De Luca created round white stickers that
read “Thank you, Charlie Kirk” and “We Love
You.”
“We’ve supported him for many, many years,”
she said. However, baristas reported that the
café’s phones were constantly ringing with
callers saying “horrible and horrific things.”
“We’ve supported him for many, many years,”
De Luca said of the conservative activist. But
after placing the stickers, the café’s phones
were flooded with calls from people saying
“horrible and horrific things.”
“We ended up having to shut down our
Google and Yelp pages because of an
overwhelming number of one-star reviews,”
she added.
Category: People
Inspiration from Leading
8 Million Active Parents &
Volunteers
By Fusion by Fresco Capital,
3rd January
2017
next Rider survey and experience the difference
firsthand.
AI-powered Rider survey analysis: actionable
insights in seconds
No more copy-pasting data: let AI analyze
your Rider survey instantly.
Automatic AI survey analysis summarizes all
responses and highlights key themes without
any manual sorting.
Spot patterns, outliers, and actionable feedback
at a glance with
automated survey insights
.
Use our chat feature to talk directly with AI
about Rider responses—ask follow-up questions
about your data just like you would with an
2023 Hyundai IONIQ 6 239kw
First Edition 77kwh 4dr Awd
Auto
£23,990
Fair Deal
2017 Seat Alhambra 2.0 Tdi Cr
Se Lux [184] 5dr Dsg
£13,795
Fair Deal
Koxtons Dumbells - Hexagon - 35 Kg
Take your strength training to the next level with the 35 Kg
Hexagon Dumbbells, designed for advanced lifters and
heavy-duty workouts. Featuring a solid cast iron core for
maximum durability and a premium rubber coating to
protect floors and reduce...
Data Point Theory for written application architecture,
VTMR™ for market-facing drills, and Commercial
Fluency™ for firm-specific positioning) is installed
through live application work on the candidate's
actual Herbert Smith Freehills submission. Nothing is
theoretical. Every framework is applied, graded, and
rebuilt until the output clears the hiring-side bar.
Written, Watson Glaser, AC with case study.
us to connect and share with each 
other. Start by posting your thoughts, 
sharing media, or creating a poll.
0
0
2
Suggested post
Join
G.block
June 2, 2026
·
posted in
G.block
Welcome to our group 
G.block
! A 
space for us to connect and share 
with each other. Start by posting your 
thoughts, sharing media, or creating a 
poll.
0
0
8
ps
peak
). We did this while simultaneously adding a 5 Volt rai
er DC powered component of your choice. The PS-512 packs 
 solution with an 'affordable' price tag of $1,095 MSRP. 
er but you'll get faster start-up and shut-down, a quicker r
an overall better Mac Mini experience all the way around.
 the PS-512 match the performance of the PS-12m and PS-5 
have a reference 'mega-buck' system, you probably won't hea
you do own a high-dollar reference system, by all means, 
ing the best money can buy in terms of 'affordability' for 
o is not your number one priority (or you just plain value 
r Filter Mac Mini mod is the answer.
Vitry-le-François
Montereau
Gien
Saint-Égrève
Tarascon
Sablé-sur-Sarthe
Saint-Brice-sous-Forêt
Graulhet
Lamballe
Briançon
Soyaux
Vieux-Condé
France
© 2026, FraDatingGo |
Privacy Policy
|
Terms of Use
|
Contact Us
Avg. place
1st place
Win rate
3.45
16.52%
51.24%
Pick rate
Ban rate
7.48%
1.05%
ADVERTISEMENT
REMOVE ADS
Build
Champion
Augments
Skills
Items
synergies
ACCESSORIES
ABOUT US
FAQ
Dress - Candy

__________

WHAT YOU SHOULD DO >>
The whole listing is needed again, word for word.

SOLUTION BELOW >>
De Luca created round white stickers that
read “Thank you, Charlie Kirk” and “We Love
You.”
“We’ve supported him for many, many years,”
she said. However, baristas reported that the
café’s phones were constantly ringing with
callers saying “horrible and horrific things.”
“We’ve supported him for many, many years,”
De Luca said of the conservative activist. But
after placing the stickers, the café’s phones
were flooded with calls from people saying
“horrible and horrific things.”
“We ended up having to shut down our
Google and Yelp pages because of an
overwhelming number of one-star reviews,”
she added.
Category: People
Inspiration from Leading
8 Million Active Parents &
Volunteers
By Fusion by Fresco Capital,
3rd January
2017
next Rider survey and experience the difference
firsthand.
AI-powered Rider survey analysis: actionable
insights in seconds
No more copy-pasting data: let AI analyze
your Rider survey instantly.
Automatic AI survey analysis summarizes all
responses and highlights key themes without
any manual sorting.
Spot patterns, outliers, and actionable feedback
at a glance with
automated survey insights
.
Use our chat feature to talk directly with AI
about Rider responses—ask follow-up questions
about your data just like you would with an
2023 Hyundai IONIQ 6 239kw
First Edition 77kwh 4dr Awd
Auto
£23,990
Fair Deal
2017 Seat Alhambra 2.0 Tdi Cr
Se Lux [184] 5dr Dsg
£13,795
Fair Deal
Koxtons Dumbells - Hexagon - 35 Kg
Take your strength training to the next level with the 35 Kg
Hexagon Dumbbells, designed for advanced lifters and
heavy-duty workouts. Featuring a solid cast iron core for
maximum durability and a premium rubber coating to
protect floors and reduce...
Data Point Theory for written application architecture,
VTMR™ for market-facing drills, and Commercial
Fluency™ for firm-specific positioning) is installed
through live application work on the candidate's
actual Herbert Smith Freehills submission. Nothing is
theoretical. Every framework is applied, graded, and
rebuilt until the output clears the hiring-side bar.
Written, Watson Glaser, AC with case study.
us to connect and share with each 
other. Start by posting your thoughts, 
sharing media, or creating a poll.
0
0
2
Suggested post
Join
G.block
June 2, 2026
·
posted in
G.block
Welcome to our group 
G.block
! A 
space for us to connect and share 
with each other. Start by posting your 
thoughts, sharing media, or creating a 
poll.
0
0
8
ps
peak
). We did this while simultaneously adding a 5 Volt rai
er DC powered component of your choice. The PS-512 packs 
 solution with an 'affordable' price tag of $1,095 MSRP. 
er but you'll get faster start-up and shut-down, a quicker r
an overall better Mac Mini experience all the way around.
 the PS-512 match the performance of the PS-12m and PS-5 
have a reference 'mega-buck' system, you probably won't hea
you do own a high-dollar reference system, by all means, 
ing the best money can buy in terms of 'affordability' for 
o is not your number one priority (or you just plain value 
r Filter Mac Mini mod is the answer.
Vitry-le-François
Montereau
Gien
Saint-Égrève
Tarascon
Sablé-sur-Sarthe
Saint-Brice-sous-Forêt
Graulhet
Lamballe
Briançon
Soyaux
Vieux-Condé
France
© 2026, FraDatingGo |
Privacy Policy
|
Terms of Use
|
Contact Us
Avg. place
1st place
Win rate
3.45
16.52%
51.24%
Pick rate
Ban rate
7.48%
1.05%
ADVERTISEMENT
REMOVE ADS
Build
Champion
Augments
Skills
Items
synergies
ACCESSORIES
ABOUT US
FAQ
Dress - Candy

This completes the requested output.